* **What you need to do**
Return the listing that follows, word for word.

* **Supplied data**
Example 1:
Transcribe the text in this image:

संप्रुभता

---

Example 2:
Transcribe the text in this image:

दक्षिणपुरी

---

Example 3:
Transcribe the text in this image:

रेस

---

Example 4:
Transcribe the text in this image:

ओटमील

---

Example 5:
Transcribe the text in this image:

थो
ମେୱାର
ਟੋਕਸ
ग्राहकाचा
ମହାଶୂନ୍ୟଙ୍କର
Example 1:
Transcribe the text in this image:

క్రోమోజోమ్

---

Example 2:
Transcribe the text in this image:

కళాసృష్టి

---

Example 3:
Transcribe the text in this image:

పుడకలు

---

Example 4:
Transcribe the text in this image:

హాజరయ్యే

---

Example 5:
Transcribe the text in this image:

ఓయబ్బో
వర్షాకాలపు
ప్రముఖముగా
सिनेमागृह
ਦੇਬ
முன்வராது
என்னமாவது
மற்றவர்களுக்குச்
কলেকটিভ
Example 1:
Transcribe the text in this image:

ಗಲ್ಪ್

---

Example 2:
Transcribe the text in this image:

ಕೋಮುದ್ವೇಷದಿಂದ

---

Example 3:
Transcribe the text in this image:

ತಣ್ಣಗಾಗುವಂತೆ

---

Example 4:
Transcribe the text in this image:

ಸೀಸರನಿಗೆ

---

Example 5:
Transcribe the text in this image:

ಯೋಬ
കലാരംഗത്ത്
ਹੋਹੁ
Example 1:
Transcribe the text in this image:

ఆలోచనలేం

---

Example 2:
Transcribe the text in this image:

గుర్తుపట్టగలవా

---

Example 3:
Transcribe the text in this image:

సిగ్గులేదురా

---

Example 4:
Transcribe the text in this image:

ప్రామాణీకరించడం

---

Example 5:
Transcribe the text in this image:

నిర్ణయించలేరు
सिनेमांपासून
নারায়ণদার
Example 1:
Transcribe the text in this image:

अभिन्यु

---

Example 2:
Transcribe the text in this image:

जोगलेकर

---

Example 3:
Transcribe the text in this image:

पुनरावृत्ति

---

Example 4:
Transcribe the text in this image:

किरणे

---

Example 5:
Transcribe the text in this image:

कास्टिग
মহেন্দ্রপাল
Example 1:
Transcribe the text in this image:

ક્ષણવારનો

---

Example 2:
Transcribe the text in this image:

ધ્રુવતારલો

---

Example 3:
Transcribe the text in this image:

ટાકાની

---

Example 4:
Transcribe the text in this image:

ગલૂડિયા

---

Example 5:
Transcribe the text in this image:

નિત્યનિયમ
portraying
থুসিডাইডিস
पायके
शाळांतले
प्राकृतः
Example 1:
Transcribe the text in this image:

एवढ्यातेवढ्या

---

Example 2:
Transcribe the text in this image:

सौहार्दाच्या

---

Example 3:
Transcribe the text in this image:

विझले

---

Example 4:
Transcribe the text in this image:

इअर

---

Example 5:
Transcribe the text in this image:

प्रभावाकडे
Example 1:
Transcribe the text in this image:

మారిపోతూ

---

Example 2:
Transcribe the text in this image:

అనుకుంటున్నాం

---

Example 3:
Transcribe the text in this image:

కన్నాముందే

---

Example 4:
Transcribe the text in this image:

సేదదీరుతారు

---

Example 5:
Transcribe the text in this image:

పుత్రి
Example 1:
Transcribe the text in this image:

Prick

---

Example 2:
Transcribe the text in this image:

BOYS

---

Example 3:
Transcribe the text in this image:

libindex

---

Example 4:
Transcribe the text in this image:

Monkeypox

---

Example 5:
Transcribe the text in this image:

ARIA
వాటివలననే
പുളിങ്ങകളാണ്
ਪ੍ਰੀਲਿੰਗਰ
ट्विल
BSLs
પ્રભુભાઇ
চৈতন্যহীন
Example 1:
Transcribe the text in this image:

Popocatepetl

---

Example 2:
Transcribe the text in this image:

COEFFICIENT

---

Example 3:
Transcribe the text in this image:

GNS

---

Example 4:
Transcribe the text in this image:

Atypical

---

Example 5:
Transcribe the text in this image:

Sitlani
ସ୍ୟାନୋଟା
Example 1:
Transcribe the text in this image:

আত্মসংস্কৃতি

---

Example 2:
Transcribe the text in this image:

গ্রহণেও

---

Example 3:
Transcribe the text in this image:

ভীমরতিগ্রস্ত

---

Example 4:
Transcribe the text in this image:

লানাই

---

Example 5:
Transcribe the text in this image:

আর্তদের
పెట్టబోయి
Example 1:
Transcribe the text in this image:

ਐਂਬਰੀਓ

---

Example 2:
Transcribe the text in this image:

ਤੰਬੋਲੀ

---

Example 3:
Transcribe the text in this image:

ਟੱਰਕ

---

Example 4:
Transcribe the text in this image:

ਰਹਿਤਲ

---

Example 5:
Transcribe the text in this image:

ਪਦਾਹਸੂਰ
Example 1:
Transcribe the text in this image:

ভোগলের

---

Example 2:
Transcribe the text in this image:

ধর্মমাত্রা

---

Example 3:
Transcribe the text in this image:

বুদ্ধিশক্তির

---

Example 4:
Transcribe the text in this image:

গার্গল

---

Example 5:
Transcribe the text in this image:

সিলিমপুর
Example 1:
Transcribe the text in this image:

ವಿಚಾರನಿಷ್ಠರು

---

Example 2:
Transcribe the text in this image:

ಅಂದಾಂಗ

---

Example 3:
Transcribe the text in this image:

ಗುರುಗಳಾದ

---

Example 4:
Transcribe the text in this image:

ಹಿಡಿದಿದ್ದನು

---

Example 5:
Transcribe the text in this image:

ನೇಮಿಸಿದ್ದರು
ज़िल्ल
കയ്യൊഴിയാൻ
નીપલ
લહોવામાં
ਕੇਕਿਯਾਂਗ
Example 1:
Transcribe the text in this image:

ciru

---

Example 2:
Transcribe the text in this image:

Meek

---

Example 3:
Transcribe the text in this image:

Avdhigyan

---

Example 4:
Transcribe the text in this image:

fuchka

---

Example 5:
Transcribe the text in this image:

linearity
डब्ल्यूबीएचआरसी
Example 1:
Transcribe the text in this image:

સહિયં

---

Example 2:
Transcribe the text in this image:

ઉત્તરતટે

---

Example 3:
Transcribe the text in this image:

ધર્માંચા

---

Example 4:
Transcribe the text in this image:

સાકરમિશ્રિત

* **Reply to the exercise**
Example 1:
Transcribe the text in this image:

संप्रुभता

---

Example 2:
Transcribe the text in this image:

दक्षिणपुरी

---

Example 3:
Transcribe the text in this image:

रेस

---

Example 4:
Transcribe the text in this image:

ओटमील

---

Example 5:
Transcribe the text in this image:

थो
ମେୱାର
ਟੋਕਸ
ग्राहकाचा
ମହାଶୂନ୍ୟଙ୍କର
Example 1:
Transcribe the text in this image:

క్రోమోజోమ్

---

Example 2:
Transcribe the text in this image:

కళాసృష్టి

---

Example 3:
Transcribe the text in this image:

పుడకలు

---

Example 4:
Transcribe the text in this image:

హాజరయ్యే

---

Example 5:
Transcribe the text in this image:

ఓయబ్బో
వర్షాకాలపు
ప్రముఖముగా
सिनेमागृह
ਦੇਬ
முன்வராது
என்னமாவது
மற்றவர்களுக்குச்
কলেকটিভ
Example 1:
Transcribe the text in this image:

ಗಲ್ಪ್

---

Example 2:
Transcribe the text in this image:

ಕೋಮುದ್ವೇಷದಿಂದ

---

Example 3:
Transcribe the text in this image:

ತಣ್ಣಗಾಗುವಂತೆ

---

Example 4:
Transcribe the text in this image:

ಸೀಸರನಿಗೆ

---

Example 5:
Transcribe the text in this image:

ಯೋಬ
കലാരംഗത്ത്
ਹੋਹੁ
Example 1:
Transcribe the text in this image:

ఆలోచనలేం

---

Example 2:
Transcribe the text in this image:

గుర్తుపట్టగలవా

---

Example 3:
Transcribe the text in this image:

సిగ్గులేదురా

---

Example 4:
Transcribe the text in this image:

ప్రామాణీకరించడం

---

Example 5:
Transcribe the text in this image:

నిర్ణయించలేరు
सिनेमांपासून
নারায়ণদার
Example 1:
Transcribe the text in this image:

अभिन्यु

---

Example 2:
Transcribe the text in this image:

जोगलेकर

---

Example 3:
Transcribe the text in this image:

पुनरावृत्ति

---

Example 4:
Transcribe the text in this image:

किरणे

---

Example 5:
Transcribe the text in this image:

कास्टिग
মহেন্দ্রপাল
Example 1:
Transcribe the text in this image:

ક્ષણવારનો

---

Example 2:
Transcribe the text in this image:

ધ્રુવતારલો

---

Example 3:
Transcribe the text in this image:

ટાકાની

---

Example 4:
Transcribe the text in this image:

ગલૂડિયા

---

Example 5:
Transcribe the text in this image:

નિત્યનિયમ
portraying
থুসিডাইডিস
पायके
शाळांतले
प्राकृतः
Example 1:
Transcribe the text in this image:

एवढ्यातेवढ्या

---

Example 2:
Transcribe the text in this image:

सौहार्दाच्या

---

Example 3:
Transcribe the text in this image:

विझले

---

Example 4:
Transcribe the text in this image:

इअर

---

Example 5:
Transcribe the text in this image:

प्रभावाकडे
Example 1:
Transcribe the text in this image:

మారిపోతూ

---

Example 2:
Transcribe the text in this image:

అనుకుంటున్నాం

---

Example 3:
Transcribe the text in this image:

కన్నాముందే

---

Example 4:
Transcribe the text in this image:

సేదదీరుతారు

---

Example 5:
Transcribe the text in this image:

పుత్రి
Example 1:
Transcribe the text in this image:

Prick

---

Example 2:
Transcribe the text in this image:

BOYS

---

Example 3:
Transcribe the text in this image:

libindex

---

Example 4:
Transcribe the text in this image:

Monkeypox

---

Example 5:
Transcribe the text in this image:

ARIA
వాటివలననే
പുളിങ്ങകളാണ്
ਪ੍ਰੀਲਿੰਗਰ
ट्विल
BSLs
પ્રભુભાઇ
চৈতন্যহীন
Example 1:
Transcribe the text in this image:

Popocatepetl

---

Example 2:
Transcribe the text in this image:

COEFFICIENT

---

Example 3:
Transcribe the text in this image:

GNS

---

Example 4:
Transcribe the text in this image:

Atypical

---

Example 5:
Transcribe the text in this image:

Sitlani
ସ୍ୟାନୋଟା
Example 1:
Transcribe the text in this image:

আত্মসংস্কৃতি

---

Example 2:
Transcribe the text in this image:

গ্রহণেও

---

Example 3:
Transcribe the text in this image:

ভীমরতিগ্রস্ত

---

Example 4:
Transcribe the text in this image:

লানাই

---

Example 5:
Transcribe the text in this image:

আর্তদের
పెట్టబోయి
Example 1:
Transcribe the text in this image:

ਐਂਬਰੀਓ

---

Example 2:
Transcribe the text in this image:

ਤੰਬੋਲੀ

---

Example 3:
Transcribe the text in this image:

ਟੱਰਕ

---

Example 4:
Transcribe the text in this image:

ਰਹਿਤਲ

---

Example 5:
Transcribe the text in this image:

ਪਦਾਹਸੂਰ
Example 1:
Transcribe the text in this image:

ভোগলের

---

Example 2:
Transcribe the text in this image:

ধর্মমাত্রা

---

Example 3:
Transcribe the text in this image:

বুদ্ধিশক্তির

---

Example 4:
Transcribe the text in this image:

গার্গল

---

Example 5:
Transcribe the text in this image:

সিলিমপুর
Example 1:
Transcribe the text in this image:

ವಿಚಾರನಿಷ್ಠರು

---

Example 2:
Transcribe the text in this image:

ಅಂದಾಂಗ

---

Example 3:
Transcribe the text in this image:

ಗುರುಗಳಾದ

---

Example 4:
Transcribe the text in this image:

ಹಿಡಿದಿದ್ದನು

---

Example 5:
Transcribe the text in this image:

ನೇಮಿಸಿದ್ದರು
ज़िल्ल
കയ്യൊഴിയാൻ
નીપલ
લહોવામાં
ਕੇਕਿਯਾਂਗ
Example 1:
Transcribe the text in this image:

ciru

---

Example 2:
Transcribe the text in this image:

Meek

---

Example 3:
Transcribe the text in this image:

Avdhigyan

---

Example 4:
Transcribe the text in this image:

fuchka

---

Example 5:
Transcribe the text in this image:

linearity
डब्ल्यूबीएचआरसी
Example 1:
Transcribe the text in this image:

સહિયં

---

Example 2:
Transcribe the text in this image:

ઉત્તરતટે

---

Example 3:
Transcribe the text in this image:

ધર્માંચા

---

Example 4:
Transcribe the text in this image:

સાકરમિશ્રિત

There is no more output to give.